Write out the lines from the one containing "2015, 2016, 2017, 2023, 2019, 2022, 2021, 2018, 2020" through the one containing "True or false: Cap", keeping every character unchanged.

====== RECORD SET ======

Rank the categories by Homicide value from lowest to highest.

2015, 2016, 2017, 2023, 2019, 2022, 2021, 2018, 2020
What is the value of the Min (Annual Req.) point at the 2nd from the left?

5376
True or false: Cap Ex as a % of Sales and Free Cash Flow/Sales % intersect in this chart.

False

======
====== RECORD SET ======

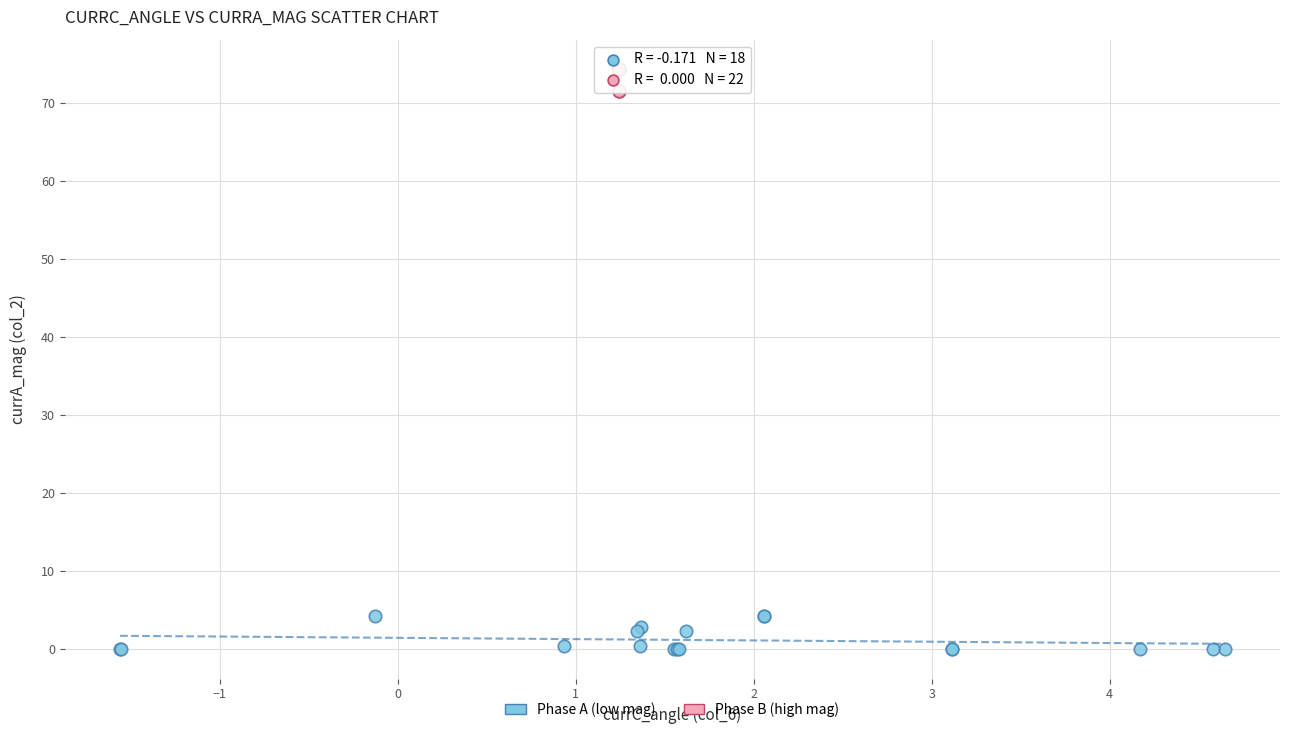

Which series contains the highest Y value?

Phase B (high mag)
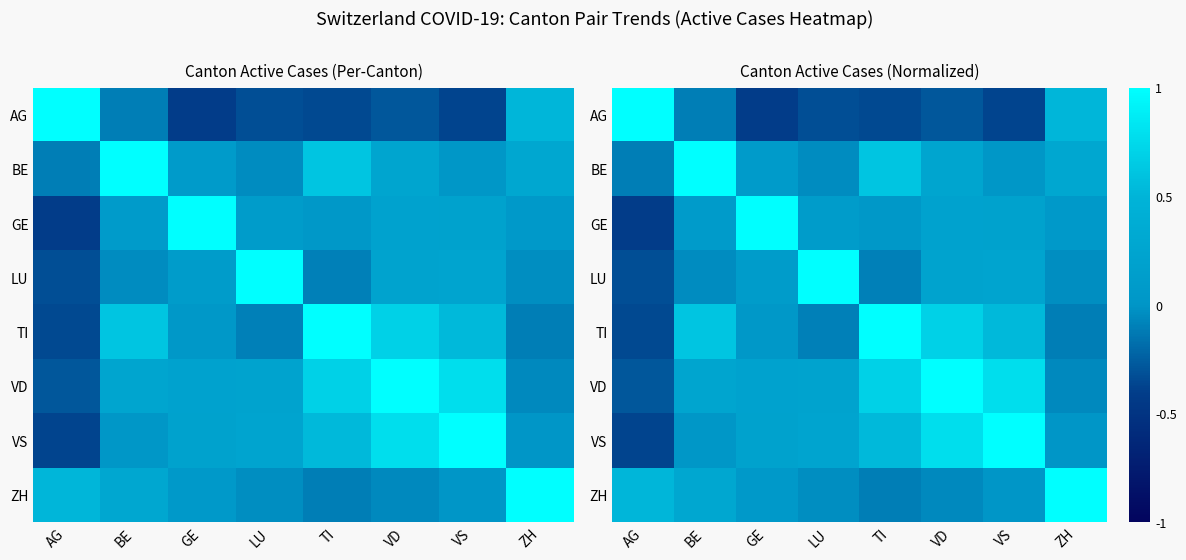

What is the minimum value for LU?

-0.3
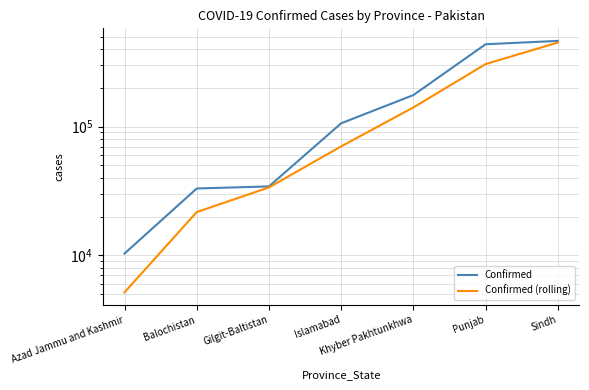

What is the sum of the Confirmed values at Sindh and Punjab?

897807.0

======

SOLUTION
2015, 2016, 2017, 2023, 2019, 2022, 2021, 2018, 2020
What is the value of the Min (Annual Req.) point at the 2nd from the left?

5376
True or false: Cap Ex as a % of Sales and Free Cash Flow/Sales % intersect in this chart.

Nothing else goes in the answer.